◆ Estratto del documento:
Speravo de morì prima è divertente, onesta con sé stessa e con gli spettatori

Su Speravo de morì prima si è detto peste e corna, ovviamente senza averne visto mezza puntata. Intendiamoci, i trailer facevano presagire il peggio persino a chi (come me) è romano e romanista, la prospettiva di vedere in una nuova salsa la lite tra Totti e Spalletti non era tra le più allettanti, e per di più quella di Totti non era una storia facilmente romanzabile.

La ricetta per un disastro, su cui era legittimo avere forti dubbi e paure, ma su cui era anche sbagliato esprimere giudizi definitivi prima di vederne effettivamente il risultato, facendone un processo alle intenzioni. E invece Speravo de morì prima è una serie incredibilmente intelligente. Incredibile quante cose si scoprano quando le cose si vedono effettivamente senza fermarsi agli spot.

Intelligente perché è perfettamente conscia dei suoi limiti narrativi (che ho citato prima), e che quindi fa la cosa più giusta: buttarla a ridere senza prendersi troppo sul serio, pur rispettando la sua storia senza mai diventare una baracconata.

La serie non è trash come i più catastrofisti potevano pensare, anzi, è la cosa più opposta che possa esserci al trash. Trash è quello che fa ridere nell’essere involontariamente ridicolo, cosa che Speravo de morì non è: il suo scopo è esattamente far ridere, non prendersi mai sul serio, e avere comunque abbastanza amor proprio da non esagerare e diventare fine a sé stesso. E se una cosa parte da questo presupposto non può essere mai trash (o cringe, per usare un termine che disprezzo con tutto me stesso) per definizione.

Intelligente e consapevole

La serie ha una forte – e voluta – componente surreale, come fosse il folklore romano a narrare la storia piuttosto che Totti in persona, rappresentando la sua storia in modo magari un po’ volutamente ingenuo, ma sincero e con un enorme dose di auto-ironia, cosa che Totti per fortuna ha sempre avuto, e di cui i calciatori odierni sembrano essere sprovvisti da fin troppo tempo (quanti calciatori pensate che oggi si presterebbero alle mitiche vignette “Tutte le barzellette su Totti” come fece l’ex Pupone, magari facendosi anche qualche risata? Scommetto ben pochi).

La serie può non piacere e si può anche odiare, ma merita di essere comunque valutata per quello che vuole essere, e non con gli stessi occhi con cui si valuterebbe Breaking Bad, perché fare il contrario vorrebbe dire avere una certa disonestà intellettuale, oltre che una ferrea prevenzione.

Ci sono momenti goffi? Certo, ma non tanto diversi da quelli di una qualsiasi altra serie leggera italiana. Perché questo è: una serie leggera, simpatica, onesta con sé stessa e con gli spettatori, che non può essere valutata con severità perché non se lo merita, e perché non vuole mai passare per quello che non è. Inoltre i suoi momenti seri/strappalacrime li azzecca anche, ha qualche intuizione geniale (Cassano che appare come coscienza/amico immaginario è un oggettivo tocco di classe) e, come se non bastasse, ha anche un ottimo livello di recitazione. Che si vuole di più?

◆ Voci salvate:
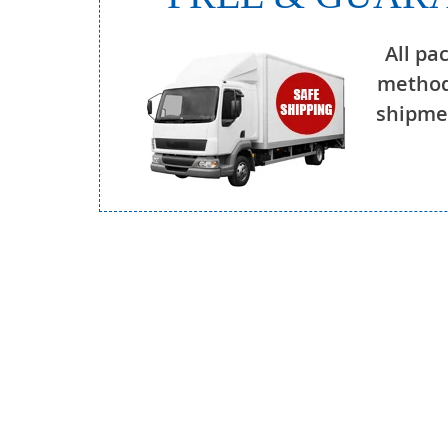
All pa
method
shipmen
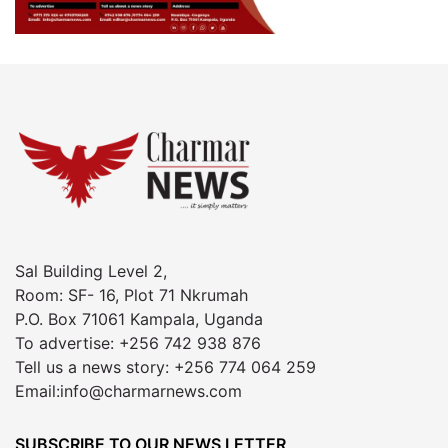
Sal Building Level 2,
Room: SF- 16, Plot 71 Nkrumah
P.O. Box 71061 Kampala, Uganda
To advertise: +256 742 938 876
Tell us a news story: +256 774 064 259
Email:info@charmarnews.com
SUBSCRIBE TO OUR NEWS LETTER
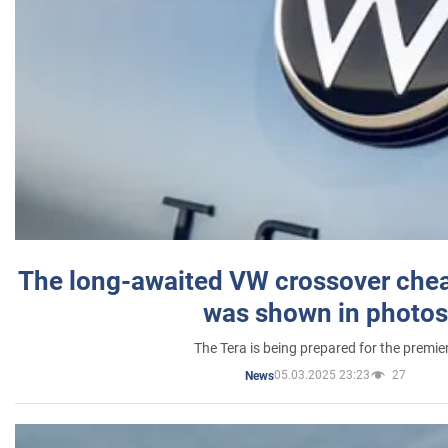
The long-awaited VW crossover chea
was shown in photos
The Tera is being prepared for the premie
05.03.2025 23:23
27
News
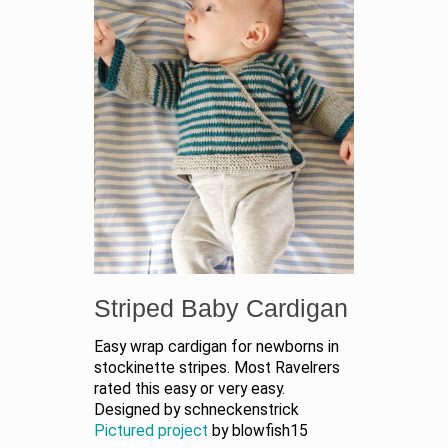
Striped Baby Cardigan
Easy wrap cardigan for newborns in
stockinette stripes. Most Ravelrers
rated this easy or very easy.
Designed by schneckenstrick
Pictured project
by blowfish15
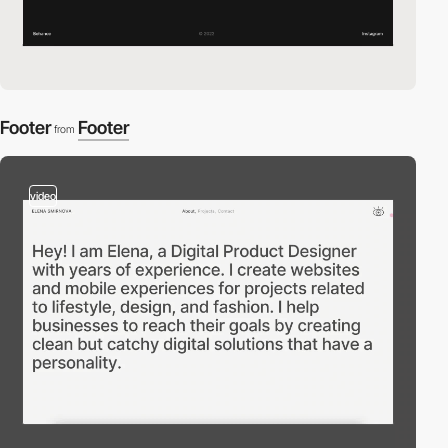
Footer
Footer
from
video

◆ Elenco attività:
- a) Disponi le righe delle Voci salvate in una tabella Markdown con le colonne «N.» e «Riga», numerandole una per una e tralasciando quelle vuote. Escludi le immagini dalla risposta.
- b) Riprendi la recensione della serie Speravo de morì prima e continuala a partire dalla sua ultima frase.
La recensione e le righe provengono da fonti diverse.

◆ Risposte:
- a)
| N. | Riga |
|---|---|
| 1 | All pa |
| 2 | method |
| 3 | shipmen |
| 4 | Sal Building Level 2, |
| 5 | Room: SF- 16, Plot 71 Nkrumah |
| 6 | P.O. Box 71061 Kampala, Uganda |
| 7 | To advertise: +256 742 938 876 |
| 8 | Tell us a news story: +256 774 064 259 |
| 9 | Email:info@charmarnews.com |
| 10 | SUBSCRIBE TO OUR NEWS LETTER |
| 11 | The long-awaited VW crossover chea |
| 12 | was shown in photos |
| 13 | The Tera is being prepared for the premie |
| 14 | 05.03.2025 23:23 |
| 15 | 27 |
| 16 | News |
| 17 | Striped Baby Cardigan |
| 18 | Easy wrap cardigan for newborns in |
| 19 | stockinette stripes. Most Ravelrers |
| 20 | rated this easy or very easy. |
| 21 | Designed by schneckenstrick |
| 22 | Pictured project |
| 23 | by blowfish15 |
| 24 | Footer |
| 25 | Footer |
| 26 | from |
| 27 | video |

- b)
Perché si, un’ottima recitazione non si trova solo nella cronologia degli Academy Award, ma anche in una serie su Totti, perché di qualità al cinema (o di serie TV in questo caso) non ne esiste un solo tipo.

Recitare per definizione è fingere di essere qualcun altro, che si tratti di Don Vito Corleone, di Hannibal Lecter, o di Totti e Ilary Blasi, e in questo caso sia Pietro Castellitto che Greta Scarano (ma anche Gianmarco Tognazzi) hanno fatto un lavorone, talmente accurato da non far percepire la differenza coi Totti, Ilary, e Spalletti originali (chiudendo gli occhi ovviamente, Castellitto ha una fisionomia troppo diversa dall’ex capitano), replicando parlata e atteggiamenti a loro modo iconici, soprattutto qui a Roma che viviamo il mito della figura di Totti da quasi 30 anni, con l’ulteriore difficoltà di doversi confrontare con caratteristiche di personaggi ancora così freschi e quotidiani.

Può non piacere? Naturalmente.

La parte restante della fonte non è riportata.